Colville Rotary Trail

For a small town we have a pretty neat walking path. I have walked around my neighborhood in the past, but other than worrying about bears and cougars, it's really kind of boring. Barking dogs and narrow dirt roads lined by tall pines with not much to see.
The Colville Rotary Trail has a number of different configurations and mileages. The neat thing about the trail is that goes around the back side of the golf course, through pastures, farm fields, the airport and then the high school before it cuts back between the 10th and 11 hole of the Colville Dominion Golf Club. (duck!) The average distance is 2.5 miles, but a side trail up a hillside adds another 1 mile if you'd like.


It was nice of the rotary club to build the trail and thanks to the Elks for allowing the trail to cut directly through the golf course. Thumbs up to the private landowners for dedicating some of the their land to the city. 


Here is where the trail goes downhill through the course. If you happen to start on the other side...then it is uphill.
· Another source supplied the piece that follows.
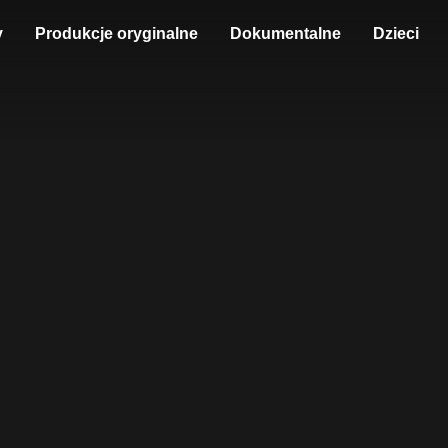
y
Produkcje oryginalne
Dokumentalne
Dzieci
That is the high school in the upper left hand corner.


The trail is crushed rock and dirt, level on the sides and easier to walk on than cement.
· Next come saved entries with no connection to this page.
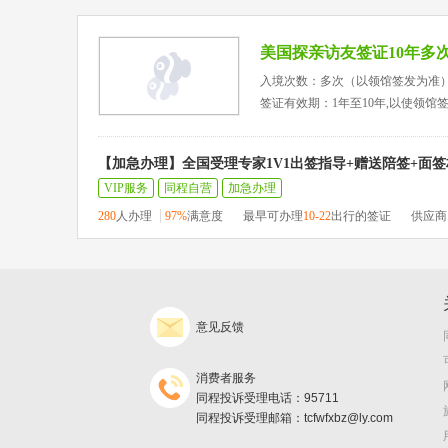
美国探亲访友签证10年多
入境次数：多次（以领馆签发为准
签证有效期：1年至10年,以使领馆
【加急办理】全国受理专家1V1出签指导+赠送陪签+面
VIP服务
同程自营
加急办理
280
人办理
97%
满意度
最早可办理
10-22
出行的签证
供应商
意见反馈
消费者服务
同程投诉受理电话：95711
同程投诉受理邮箱：tcfwfxbz@ly.com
I am greeted most mornings by these two beautiful horses in a pasture.


The area around the golf course is riddled with ground squirrel holes. My very first early walk on the trail made me think someone was shooting at, or near me. Turned out it was the golf course personnel who go out at sunrise and drop cherry bombs or M80's down the holes.
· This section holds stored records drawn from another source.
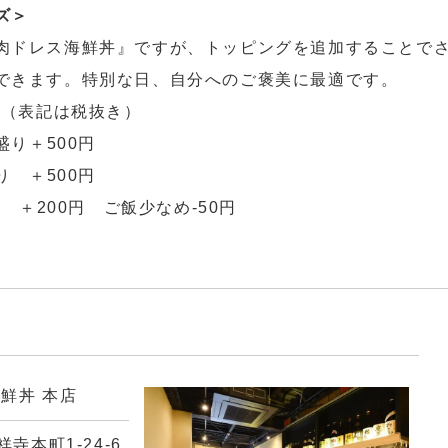
ズ＞
肉ドレス海鮮丼』ですが、トッピングを追加することで
できます。特別な日、自分へのご褒美に最適です。
円（表記は税抜き）
盛り＋500円
り ＋500円
＋200円 ご飯少なめ-50円
鮮丼 本店
寺本町1-24-6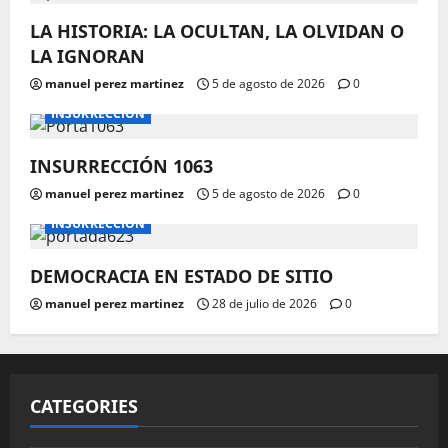
LA HISTORIA: LA OCULTAN, LA OLVIDAN O
LA IGNORAN
manuel perez martinez
5 de agosto de 2026
0
INSURRECCIÓN
INSURRECCIÓN 1063
manuel perez martinez
5 de agosto de 2026
0
INSURRECCIÓN
DEMOCRACIA EN ESTADO DE SITIO
manuel perez martinez
28 de julio de 2026
0
CATEGORIES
The Scotch Thistle is a very noxious weed in Eastern Washington. If it gets a hold on pasture land, the cattle will be forced out.


Wherever you see Typha (cattails) you will find water or marsh lands.


A dandelion flower soon turns into a seed head. 


The trail has plenty of shady spots along the way to provide a break from the summer heat.


The day before, I saw this chinook with a water bucket fly over me on its way to the airport. I accidently filmed it in slow motion and then saw that the helicopter had disturbed a bald eagle, which is flying in the lower right hand corner.


The chinook landed about three hundred yards from me and its bucket is sitting on the opposite side of the pole.


Some of the pasture land along side the trail.


This first pond is called Harry's Pond. I'll assume that when they put in the back nine, Harry was somehow instrumental in its formation. You'll always see ducks, thousands of birds, hawks and eagles on the walk.


This larger pond has no name, according to the lady at the golf shop. She said she was more worried about avoiding it while playing...than naming it.

All in all this is a very pleasant way of getting some exercise during spring, summer and fall. The trail becomes an excellent cross country ski or snowshoe trail in the winter.